Not surprisingly, some Indian temples are getting around zoning difficulties by buying up vacant churches. Atlanta Indians purchased a Pentecostal church in Smyrna for $250,000 and transformed it into a temple. similarly, the Berlin temple bought a church that was up for sale. And most recently, the Hindu Temple and Cultural Society in Bridgewater picked up an unoccupied church building from a bankruptcy court.

Chalikonda says that the fact that the building already had the necessary permits and zoning clearance was a consideration in their choice. Nonetheless the temple organizations have been careful about possible local resentment at the conversion of churches into temples. The Atlanta temple did not face such a problem because the congregation had moved to a bigger building elsewhere. The Trinity Church in Bridgewater had never been occupied, having ended up in bankruptcy court following a fight within the congregation. But the congregation was from out of town and the church is not in a residential area, minimizing possible backlash.
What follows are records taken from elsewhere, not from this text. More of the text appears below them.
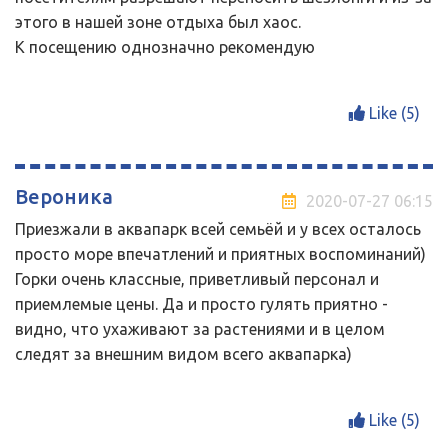
этого в нашей зоне отдыха был хаос.
К посещению однозначно рекомендую
Like (
5
)
Вероника
2020-07-27 06:15
Приезжали в аквапарк всей семьёй и у всех осталось
просто море впечатлений и приятных воспоминаний)
Горки очень классные, приветливый персонал и
приемлемые цены. Да и просто гулять приятно -
видно, что ухаживают за растениями и в целом
следят за внешним видом всего аквапарка)
Like (
5
)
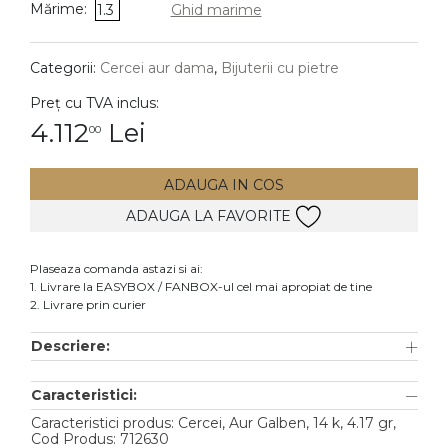
Mărime:
1.3
Ghid marime
DIAMANTE
Vezi toate
Categorii:
Cercei aur dama
,
Bijuterii cu pietre
Inele
Preț cu TVA inclus:
Cercei
4.112
Lei
00
Bratari
ADAUGA IN COS
Coliere
ADAUGA LA FAVORITE
Lanturi
Pandantive
Plaseaza comanda astazi si ai:
Accesorii
1. Livrare la EASYBOX / FANBOX-ul cel mai apropiat de tine
2. Livrare prin curier
TIP METAL
Descriere:
Aur galben
Caracteristici:
Aur alb
Caracteristici produs: Cercei, Aur Galben, 14 k, 4.17 gr,
Aur roz
Cod Produs: 712630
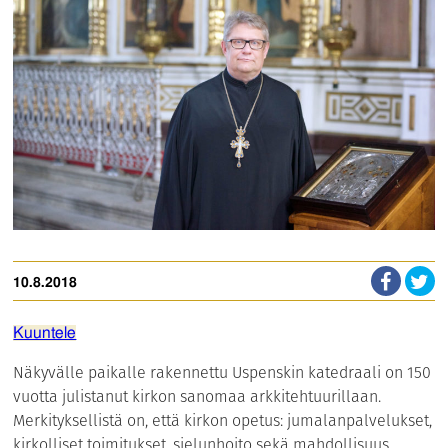
10.8.2018
Kuuntele
Näkyvälle paikalle rakennettu Uspenskin katedraali on 150
vuotta julistanut kirkon sanomaa arkkitehtuurillaan.
Merkityksellistä on, että kirkon opetus: jumalanpalvelukset,
kirkolliset toimitukset, sielunhoito sekä mahdollisuus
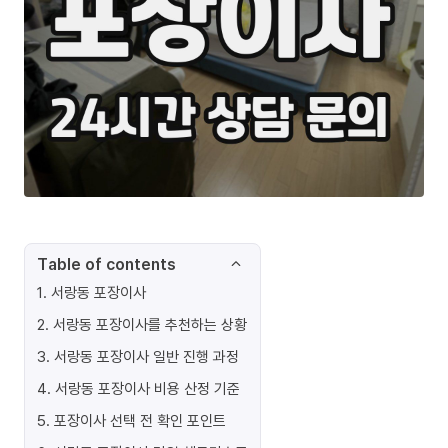
Table of contents
1
.
서랑동 포장이사
2
.
서랑동 포장이사를 추천하는 상황
3
.
서랑동 포장이사 일반 진행 과정
4
.
서랑동 포장이사 비용 산정 기준
5
.
포장이사 선택 전 확인 포인트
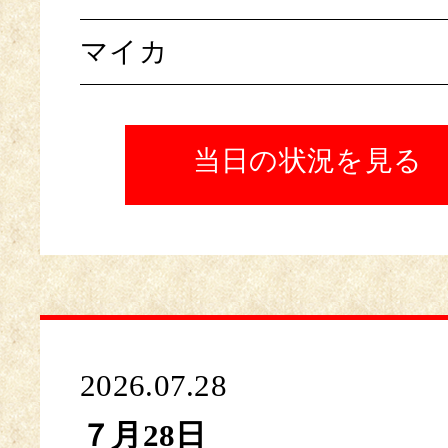
マイカ
当日の状況を見る
2026.07.28
７月28日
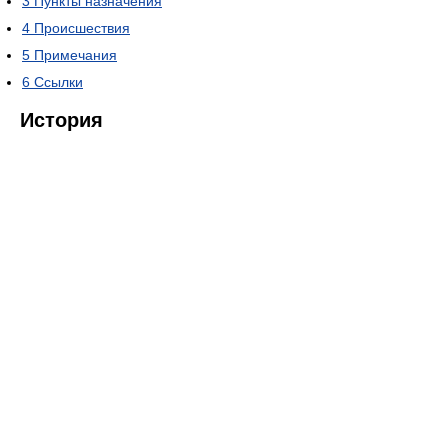
3
Пункты назначения
4
Происшествия
5
Примечания
6
Ссылки
История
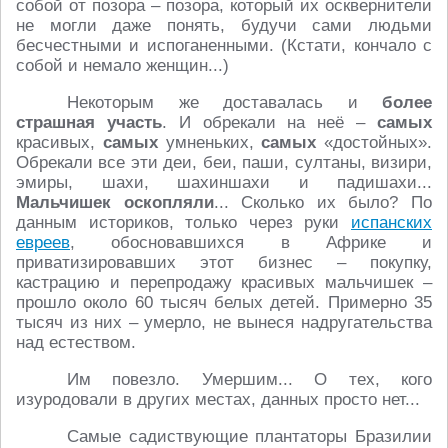
собой от позора – позора, который их осквернители
не могли даже понять, будучи сами людьми
бесчестными и испоганенными. (Кстати, кончало с
собой и немало женщин...)
Некоторым же доставалась и
более
страшная участь
. И обрекали на неё –
самых
красивых,
самых
умненьких,
самых
«достойных».
Обрекали все эти деи, беи, паши, султаны, визири,
эмиры, шахи, шахиншахи и падишахи...
Мальчишек оскопляли
... Сколько их было? По
данным историков, только через руки
испанских
евреев
, обосновавшихся в Африке и
приватизировавших этот бизнес – покупку,
кастрацию и перепродажу красивых мальчишек –
прошло около 60 тысяч белых детей. Примерно 35
тысяч из них – умерло, не вынеся надругательства
над естеством.
Им повезло. Умершим... О тех, кого
изуродовали в других местах, данных просто нет...
Самые садиствующие плантаторы Бразилии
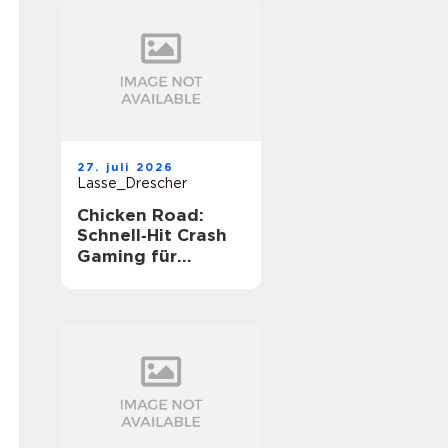
27. juli 2026
Lasse_Drescher
Chicken Road:
Schnell‑Hit Crash
Gaming für
unterwegs‑Spannu
ng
Felton, who says, he finds Hinduism very stimulating, hopes that Hinduism will not only be tolerated, but that it will make positive contributions to the religious atmosphere. ‘The new pluralism is, I believe, enriching. It brings possibilities for fruitful exchange among people of different religious commitments and opportunities for genuine learning from each other.’ As Hinduism chimes in with the new religious symphony that is playing itself out in America, williams says, it is difficult to assess the impact of the new religious pluralism on society. ‘There will have to be new basis for our civic life and relationship between the various communities, but that will have to come through negotiation between the various groups. We don’t know what the shape of it will be.’.